George Philpot or Philpott (died 1624) was an English landowner, courtier, and patron of musicians.

His home was at Thruxton, Hampshire. Philpot was a patron of the composer Thomas Weelkes. He donated a bell to the parish church of St Peter and Paul in 1600.

King James and Anne of Denmark stayed with the Philpots at Thruxton in August 1603. They were travelling from Farnham Castle to Wilton House, and went next to Sir Richard Gifford's house at King's Somborne. At Thruxton again on 28 August 1607, Anne of Denmark rewarded George Philpot's musicians with 20 shillings, and then visited Lady Mason.

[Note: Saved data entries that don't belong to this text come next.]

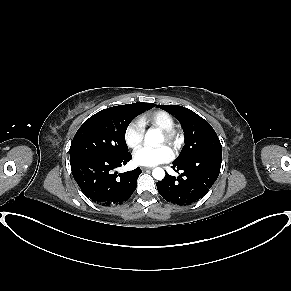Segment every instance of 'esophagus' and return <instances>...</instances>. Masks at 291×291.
Instances as JSON below:
<instances>
[{
  "label": "esophagus",
  "mask_w": 291,
  "mask_h": 291,
  "mask_svg": "<svg viewBox=\"0 0 291 291\" xmlns=\"http://www.w3.org/2000/svg\"><path fill=\"white\" fill-rule=\"evenodd\" d=\"M143 171H150L152 170L153 168L152 167H142L141 168Z\"/></svg>",
  "instance_id": "obj_1"
}]
</instances>
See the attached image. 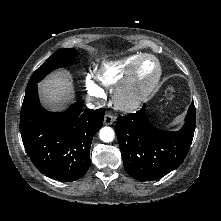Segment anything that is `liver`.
Here are the masks:
<instances>
[{"instance_id": "obj_1", "label": "liver", "mask_w": 221, "mask_h": 221, "mask_svg": "<svg viewBox=\"0 0 221 221\" xmlns=\"http://www.w3.org/2000/svg\"><path fill=\"white\" fill-rule=\"evenodd\" d=\"M41 100L51 109L64 107L73 98V82L68 73L57 71L39 84Z\"/></svg>"}]
</instances>
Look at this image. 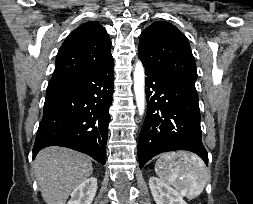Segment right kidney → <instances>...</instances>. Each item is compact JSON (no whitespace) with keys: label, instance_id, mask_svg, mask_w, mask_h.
<instances>
[{"label":"right kidney","instance_id":"1","mask_svg":"<svg viewBox=\"0 0 253 204\" xmlns=\"http://www.w3.org/2000/svg\"><path fill=\"white\" fill-rule=\"evenodd\" d=\"M97 191V179L91 177L78 185L67 204H92Z\"/></svg>","mask_w":253,"mask_h":204}]
</instances>
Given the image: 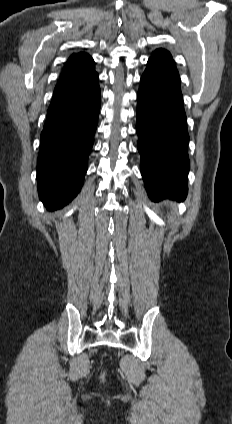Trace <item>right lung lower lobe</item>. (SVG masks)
<instances>
[{
  "label": "right lung lower lobe",
  "mask_w": 232,
  "mask_h": 424,
  "mask_svg": "<svg viewBox=\"0 0 232 424\" xmlns=\"http://www.w3.org/2000/svg\"><path fill=\"white\" fill-rule=\"evenodd\" d=\"M99 111L97 73L56 86L37 160L38 192L47 209L61 208L80 191Z\"/></svg>",
  "instance_id": "1"
}]
</instances>
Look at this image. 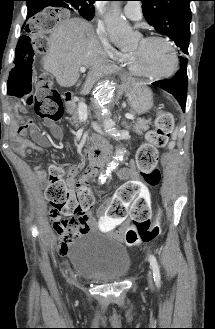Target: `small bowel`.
<instances>
[{"label":"small bowel","instance_id":"small-bowel-1","mask_svg":"<svg viewBox=\"0 0 215 329\" xmlns=\"http://www.w3.org/2000/svg\"><path fill=\"white\" fill-rule=\"evenodd\" d=\"M53 131L54 137H60L59 127L51 121H47ZM33 140L27 139L28 127L13 124V136L16 144V150L26 156L35 150L44 146H50L54 140L43 135L38 129L32 128ZM35 174L39 179H43L45 172L42 169H35ZM78 168L74 167L68 172L67 180L71 185L76 184ZM119 177L128 182H122L121 187H117V192L104 201L97 209L100 220L101 232H113L114 227H122L116 236L119 240L128 245H138L142 241L128 240L125 235V226L127 218H152V206L148 199L151 197V187H146L138 178L135 167L131 164L129 167L122 168L119 171ZM113 202V203H111ZM130 210V211H129ZM50 219L53 224H57L60 216L50 210ZM98 228L97 221L92 213L81 218L75 225L65 229L60 234V239L56 247L57 253L61 256L70 254V245L80 234L93 231Z\"/></svg>","mask_w":215,"mask_h":329}]
</instances>
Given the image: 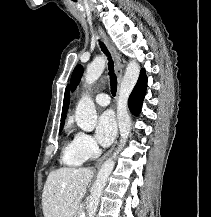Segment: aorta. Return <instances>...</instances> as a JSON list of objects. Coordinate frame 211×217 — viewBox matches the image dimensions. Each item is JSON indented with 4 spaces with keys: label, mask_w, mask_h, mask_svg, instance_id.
<instances>
[{
    "label": "aorta",
    "mask_w": 211,
    "mask_h": 217,
    "mask_svg": "<svg viewBox=\"0 0 211 217\" xmlns=\"http://www.w3.org/2000/svg\"><path fill=\"white\" fill-rule=\"evenodd\" d=\"M104 69L105 59L101 56L96 57L94 61L87 66L85 72L86 84L91 85L97 81L102 75ZM139 74V64L135 60H130L118 91L117 118L121 136L120 144L113 155L102 164L98 171L97 179L91 189L88 205V217L95 216L101 193L114 168L115 159L118 153L125 146L130 135L131 118L128 113V99L138 80ZM75 121L83 131L91 132L95 128L97 123V113L95 105L89 96H85L79 101L75 111Z\"/></svg>",
    "instance_id": "762f6f07"
}]
</instances>
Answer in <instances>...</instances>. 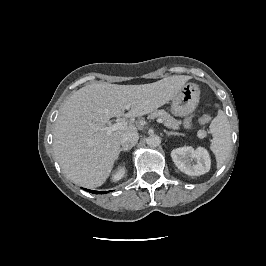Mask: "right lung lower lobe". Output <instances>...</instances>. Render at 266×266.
<instances>
[{
	"mask_svg": "<svg viewBox=\"0 0 266 266\" xmlns=\"http://www.w3.org/2000/svg\"><path fill=\"white\" fill-rule=\"evenodd\" d=\"M84 190L89 191V192H91V193H95V194H98V193H100V194L106 193V192H104V191L98 192V191L87 190V189H84Z\"/></svg>",
	"mask_w": 266,
	"mask_h": 266,
	"instance_id": "right-lung-lower-lobe-1",
	"label": "right lung lower lobe"
}]
</instances>
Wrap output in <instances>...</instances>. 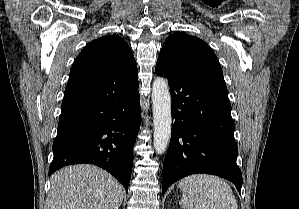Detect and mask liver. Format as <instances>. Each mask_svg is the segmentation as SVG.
<instances>
[{
	"instance_id": "liver-1",
	"label": "liver",
	"mask_w": 299,
	"mask_h": 209,
	"mask_svg": "<svg viewBox=\"0 0 299 209\" xmlns=\"http://www.w3.org/2000/svg\"><path fill=\"white\" fill-rule=\"evenodd\" d=\"M122 185L89 164L65 167L51 177L49 209H119Z\"/></svg>"
}]
</instances>
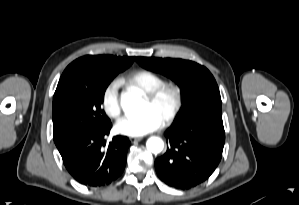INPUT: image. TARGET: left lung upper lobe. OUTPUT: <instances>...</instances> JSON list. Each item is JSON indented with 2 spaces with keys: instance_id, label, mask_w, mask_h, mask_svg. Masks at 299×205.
I'll return each mask as SVG.
<instances>
[{
  "instance_id": "left-lung-upper-lobe-1",
  "label": "left lung upper lobe",
  "mask_w": 299,
  "mask_h": 205,
  "mask_svg": "<svg viewBox=\"0 0 299 205\" xmlns=\"http://www.w3.org/2000/svg\"><path fill=\"white\" fill-rule=\"evenodd\" d=\"M145 69L161 73L175 81L182 90L183 104L174 122L200 120L222 113L221 97L213 75L195 62L154 57H137Z\"/></svg>"
}]
</instances>
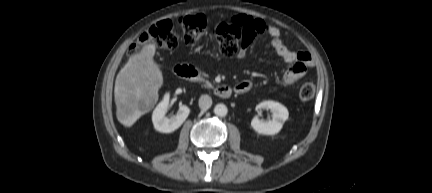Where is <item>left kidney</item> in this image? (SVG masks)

George Philpot was Sheriff of Hampshire in 1621.

Marriage and family
He was twice married, his children included:
 John Philpot
 Thomas Philpot
 Catherine Philpot
 Anne Philpot, who married John Paynter
 Alice Philpot
 Mary Philpot, who married Mr Cheney
 Barbara Philpot, who married Mr Eccles
 Lucy Philpot, who married Lord Henry Paulet, a son of William Paulet, 4th Marquess of Winchester and Lucy Cecil.
 Frances Philpot, who married Thomas Caesar, a son of Julius Caesar (judge).